Saturday, December 12, 2009

911 procedure questioned at council hearing

From the NY Times:

City officials and union representatives testifying at a City Council hearing on Thursday presented divergent evaluations of a firefighter dispatching system that was instituted in May.

The new system, referred to as unified call-taking, is meant to streamline the way firefighters are sent out on runs, but it has quickly become the subject of some controversy. Fire union officials say it sometimes provides firefighters with incomplete or inaccurate information, even as the city has credited the new system with helping to cut response times to historic lows.

“It saves valuable time,” Deputy Mayor Edward Skyler told the council members. “That is unassailable, in my opinion.”

But Capt. Alexander Hagan, president of the Uniformed Fire Officers Association union, called reports of lower response time “statistical trickery,” adding, “The people were not getting a faster response time. They were getting a snow job.”
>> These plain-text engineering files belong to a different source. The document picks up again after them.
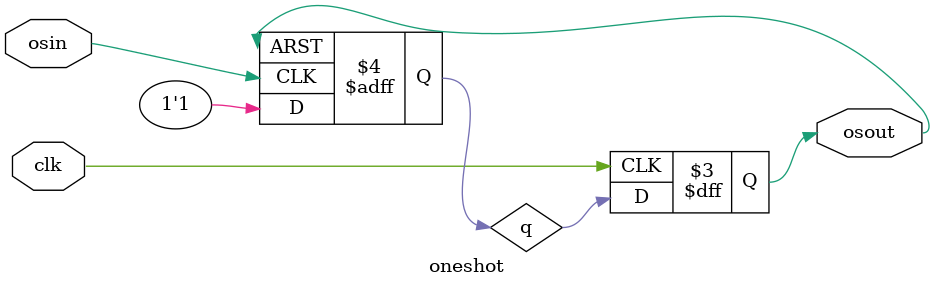
<source format=v>
module oneshot(osin,clk,osout);
    input osin;
    input clk;
    output osout;

	reg osout;
	reg q;

always @(posedge osin or posedge osout)
begin
	if(osout)
		q <= 0;
	else
		q <= 1;
end

always @(posedge clk)
begin
	osout <= q;
end


endmodule

</source>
Mr. Skyler repeatedly told the council members that limiting emergency calls to one call taker was faster and more efficient. But some council members asked whether 911 operators, trained primarily in responding to crimes rather than fires, might take longer to elicit information that could benefit firefighters.

And fire union officials asserted that response times were being calculated in a misleading way. They said such calculations before the new system began included the time that fire dispatchers spent on the phone questioning callers. Now, the times do not include the period that 911 dispatchers are making similar queries, union officials said.

2 comments:

Taxpayer said...

In past years, I've phoned 911 to report fire or the smell of smoke.

Instantly, the 911 operator switched me to a fire Dept. dispatcher who asked a few pertinent questions - especially when it involved the smell of smoke in the neighborhood.

Then the crew arrived, in moments - congratulations, Elmhurst Eagles!

On the other hand, phoning 911 to report a crime is a lengthy process of deciding the proper terminology to use.

It took more than 30 minutes for police to arrive for a sighting of a man with a gun report. Even then, the police went off in the wrong direction.

NYPD sneers at the public. FDNY listens to the public and responds as quickly as humanly possible.

The object of this new call center must be to have the FDNY speak DIRECTLY to the fire/smoke reporter without any middleman who knows nothing of FDNY and the public's need for safety.

Anything else is deliberate mismanagement for the sake of political posturing.

Deputy Mayor Edward Skyler can go shit in his hat. It's not HIS house or family in danger.

Anonymous said...

There is no quicker response time. FDNY units are out the door quicker TO THE WRONG ADDRESS! if anything, they're getting to fires later after pertinent info is passed to them that they should've had when they left the firehouse...
Bloomberg's daughter runs the company that is integrating the 911 system... smells like political bullshit.